PENURIE D’EAU A DAKAR Les libéraux parlent «d’homicide volontaire »

Doudou WadeLe Parti démocratique sénégalais (Pds) qui  s’est réuni en Comité Directeur (CD) hier, mercredi 18 septembre, a qualifié de la pénurie d’eau dans certains quartiers de Dakar et sa banlieue «d’homicide involontaire ou volontaire » pour « assoiffer le peuple sénégalais ». C’est Doudou Wade, porte-parole du jour, qui l’a annoncé à la permanence des Libéraux.

La pénurie d’eau notée dans la plupart des quartiers de Dakar et dans la banlieue, n’a pas laissé indifférent le  Parti démocratique sénégalais. Réunis hier, mercredi 18 septembre, en Comité Directeur (CD), les Libéraux ont qualifié cette situation   « d’homicide volontaire ou involontaire  par « l’assoiffement de nos populations ».

Le porte-parole du jour, Doudou Wade, n’a pas fait dans la dentelle en déclarant que « nous présentons les excuses du gouvernement et du Président Macky Sall. Les Sénégalais doivent comprendre que le gouvernement actuel est incompétent. Nous le faisons parce qu’il n’est pas capable de présenter ses excuses au peuple sénégalais».

Pour l’ancien président du groupe parlementaire de la 11ème législature, «le Président a le droit et les possibilités de mettre tout le monde en prison. Il a le droit de prendre des Sénégalais et d’en faire des prisonniers d’opinion. Il peut créer des prisonniers porteurs de chèques, mais il n’a pas le droit de faire un homicide involontaire ou volontaire  par l’assoiffemement de nos populations». Avant de poursuivre : «les Sénégalais ne peuvent   pardonner  que Macky  se permette  d’assoiffer le peuple.  C’est crime de vouloir assoiffer».

Pendant que les populations ont soif, précise-t-il,  le Président de l’Assemblée nationale avait un ravitaillement des sapeurs pompiers. La presse l’a confirmé»

Tout en exprimant leur désarroi total sur le problème des inondations et sa généralisation, l’ancien régime libéral souligne toutefois que l’argent collecté lors d’un élan de solidarité mené par la presse s’est «évanoui»

Le comité directeur s’est penché sur la deuxième mise en demeure de l’ancien ministre Karim Wade pour dire que le  «Sénégal  renoue avec les prisonniers politiques. Nous assistons à un brigandage d’Etat. Nous sommes pratiquement devant un Etat voyou». En ce qui concerne le nouvel attelage gouvernemental, les camarades d’Omar Sarr, actuel coordonateur de la formation libérale  déclarent : « nous n’attendons rien de la nomination de Mimi Touré comme Premier ministre.

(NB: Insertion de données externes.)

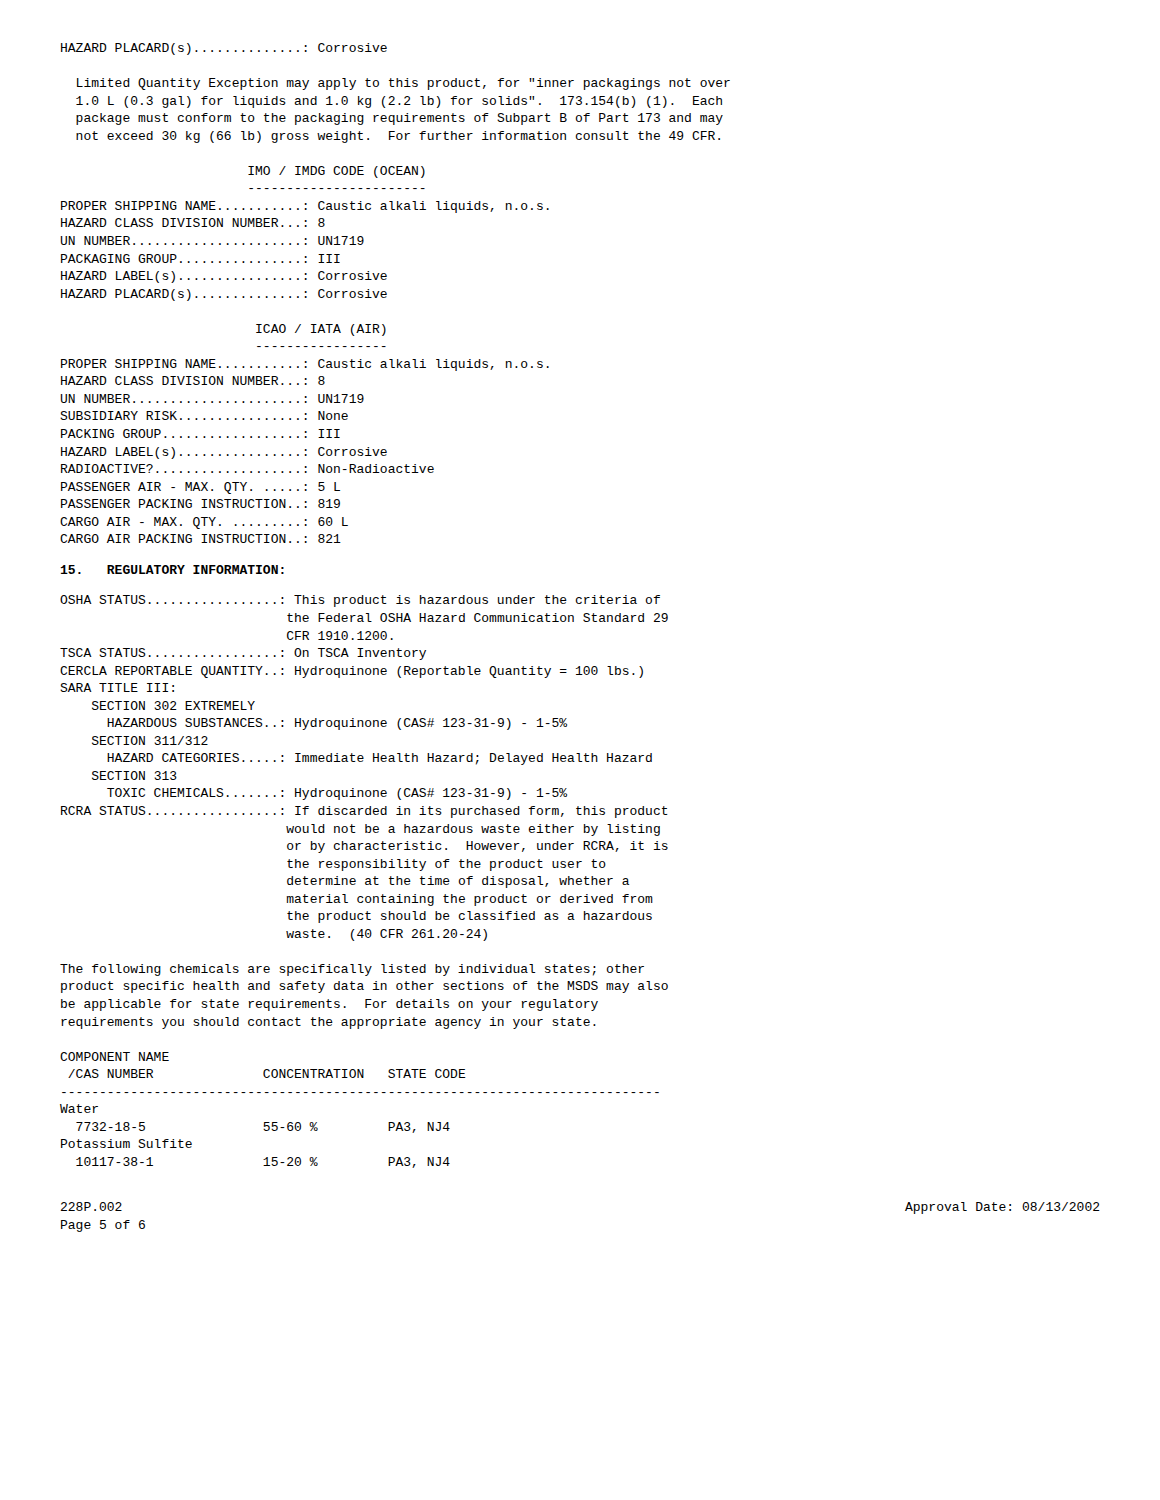HAZARD PLACARD(s)..............: Corrosive

  Limited Quantity Exception may apply to this product, for "inner packagings not over
  1.0 L (0.3 gal) for liquids and 1.0 kg (2.2 lb) for solids".  173.154(b) (1).  Each
  package must conform to the packaging requirements of Subpart B of Part 173 and may
  not exceed 30 kg (66 lb) gross weight.  For further information consult the 49 CFR.

                        IMO / IMDG CODE (OCEAN)
                        -----------------------
PROPER SHIPPING NAME...........: Caustic alkali liquids, n.o.s.
HAZARD CLASS DIVISION NUMBER...: 8
UN NUMBER......................: UN1719
PACKAGING GROUP................: III
HAZARD LABEL(s)................: Corrosive
HAZARD PLACARD(s)..............: Corrosive

                         ICAO / IATA (AIR)
                         -----------------
PROPER SHIPPING NAME...........: Caustic alkali liquids, n.o.s.
HAZARD CLASS DIVISION NUMBER...: 8
UN NUMBER......................: UN1719
SUBSIDIARY RISK................: None
PACKING GROUP..................: III
HAZARD LABEL(s)................: Corrosive
RADIOACTIVE?...................: Non-Radioactive
PASSENGER AIR - MAX. QTY. .....: 5 L
PASSENGER PACKING INSTRUCTION..: 819
CARGO AIR - MAX. QTY. .........: 60 L
CARGO AIR PACKING INSTRUCTION..: 821
15. REGULATORY INFORMATION:
OSHA STATUS.................: This product is hazardous under the criteria of
                             the Federal OSHA Hazard Communication Standard 29
                             CFR 1910.1200.
TSCA STATUS.................: On TSCA Inventory
CERCLA REPORTABLE QUANTITY..: Hydroquinone (Reportable Quantity = 100 lbs.)
SARA TITLE III:
    SECTION 302 EXTREMELY
      HAZARDOUS SUBSTANCES..: Hydroquinone (CAS# 123-31-9) - 1-5%
    SECTION 311/312
      HAZARD CATEGORIES.....: Immediate Health Hazard; Delayed Health Hazard
    SECTION 313
      TOXIC CHEMICALS.......: Hydroquinone (CAS# 123-31-9) - 1-5%
RCRA STATUS.................: If discarded in its purchased form, this product
                             would not be a hazardous waste either by listing
                             or by characteristic.  However, under RCRA, it is
                             the responsibility of the product user to
                             determine at the time of disposal, whether a
                             material containing the product or derived from
                             the product should be classified as a hazardous
                             waste.  (40 CFR 261.20-24)

The following chemicals are specifically listed by individual states; other
product specific health and safety data in other sections of the MSDS may also
be applicable for state requirements.  For details on your regulatory
requirements you should contact the appropriate agency in your state.

COMPONENT NAME
 /CAS NUMBER              CONCENTRATION   STATE CODE
-----------------------------------------------------------------------------
Water
  7732-18-5               55-60 %         PA3, NJ4
Potassium Sulfite
  10117-38-1              15-20 %         PA3, NJ4
228P.002
Page 5 of 6
Approval Date: 08/13/2002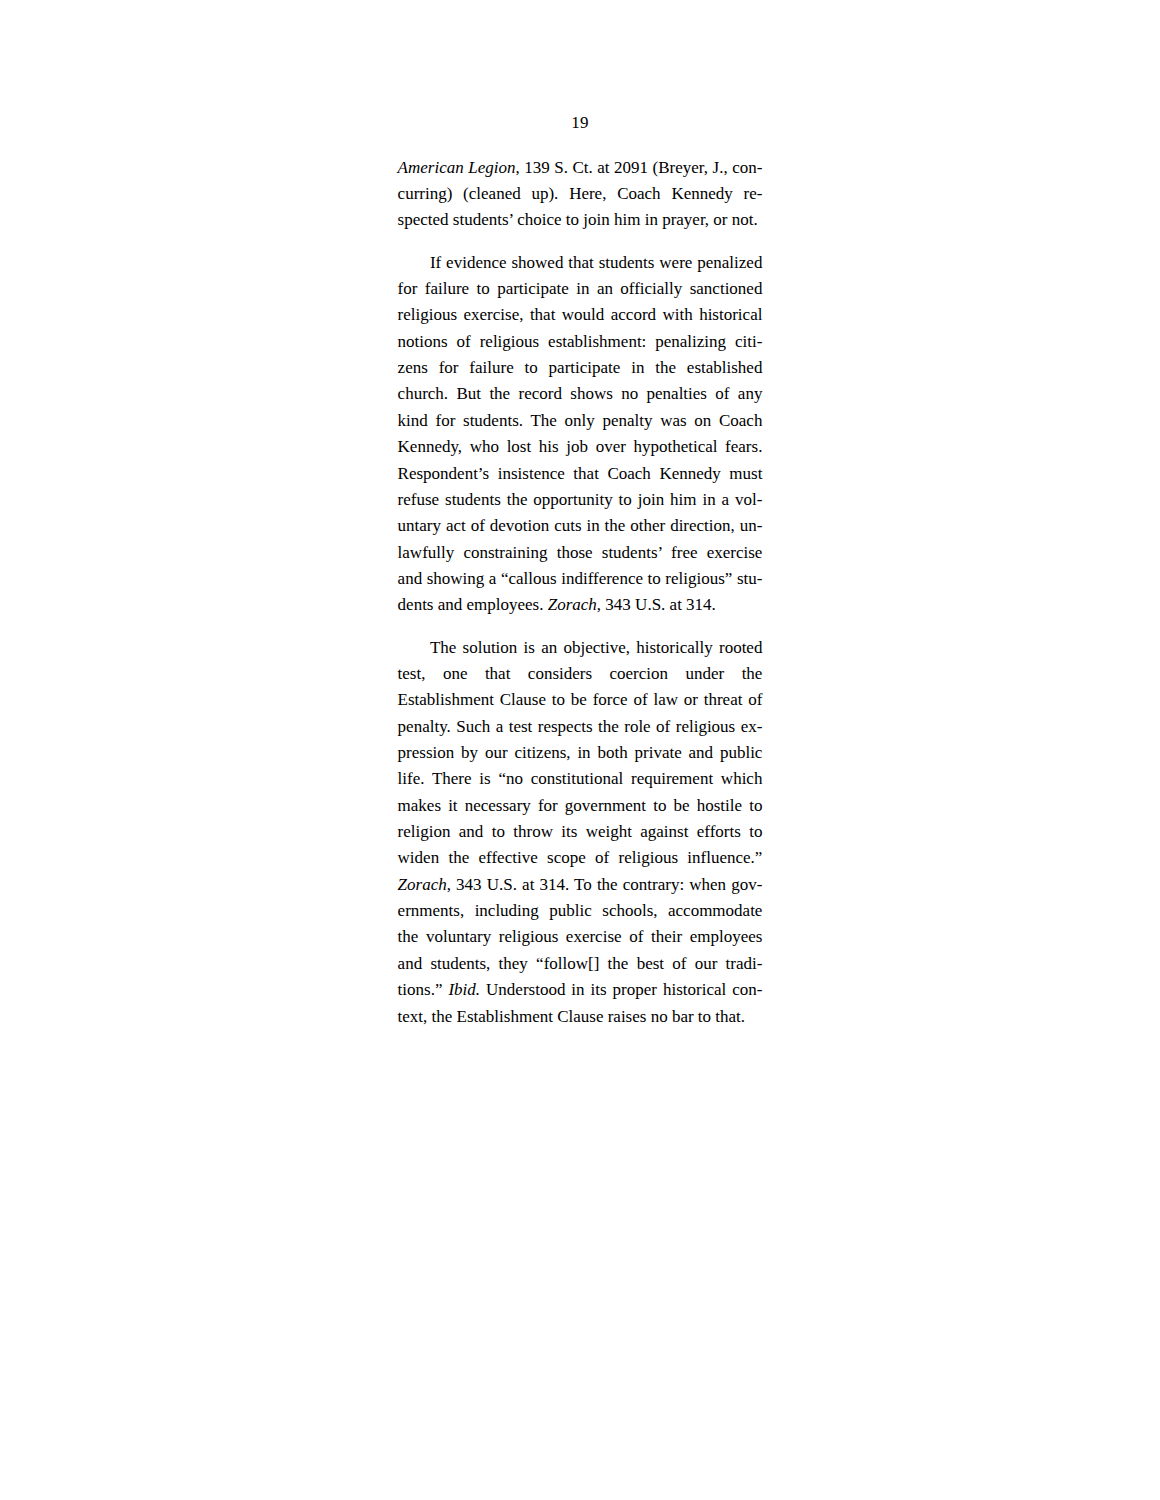19
American Legion, 139 S. Ct. at 2091 (Breyer, J., concurring) (cleaned up). Here, Coach Kennedy respected students’ choice to join him in prayer, or not.
If evidence showed that students were penalized for failure to participate in an officially sanctioned religious exercise, that would accord with historical notions of religious establishment: penalizing citizens for failure to participate in the established church. But the record shows no penalties of any kind for students. The only penalty was on Coach Kennedy, who lost his job over hypothetical fears. Respondent’s insistence that Coach Kennedy must refuse students the opportunity to join him in a voluntary act of devotion cuts in the other direction, unlawfully constraining those students’ free exercise and showing a “callous indifference to religious” students and employees. Zorach, 343 U.S. at 314.
The solution is an objective, historically rooted test, one that considers coercion under the Establishment Clause to be force of law or threat of penalty. Such a test respects the role of religious expression by our citizens, in both private and public life. There is “no constitutional requirement which makes it necessary for government to be hostile to religion and to throw its weight against efforts to widen the effective scope of religious influence.” Zorach, 343 U.S. at 314. To the contrary: when governments, including public schools, accommodate the voluntary religious exercise of their employees and students, they “follow[] the best of our traditions.” Ibid. Understood in its proper historical context, the Establishment Clause raises no bar to that.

Qu’est ce que ça change ? Sinon la féminisation du poste. D’ailleurs les changements qui sont intervenus à leur programme montrent que nous sommes devant un régime qui se cherche ». Pour étayer leur argumentaire, ils avancent que «nous en sommes en un troisième ministre de l’intérieur alors que la sécurité du pays se pose vu ce qui se passe au Mali. Nous n’étions plus en sécurité. Le pays n’est pas protégé».

Sur la situation économique du pays, les Libéraux se veulent d’emblée être clair : La stratégie nationale de développement économique et sociale qui a été préparée est un échec.  Les Libéraux accusent en effet le président de la République, Macky Sall, ainsi que son Premier ministre d’alors, Abdoul Mbaye, de n’avoir préparé aucun document pour pourvoir bénéficié des financements dont l’objectif était d’obtenir entre 5300  et 6000 milliards F Cfa.

«Cela veut dire  que le couple financier (le premier ministre et le ministre de l’Economie) que nous avions avait échoué. La rencontre  est renvoyée pour 2014 et éventuellement on peut la tenir qu’avant juin 2014. Par conséquent, le programme a connu un échec avant sa naissance. Le président le sait lui-même », a affirmé Doudou Wade.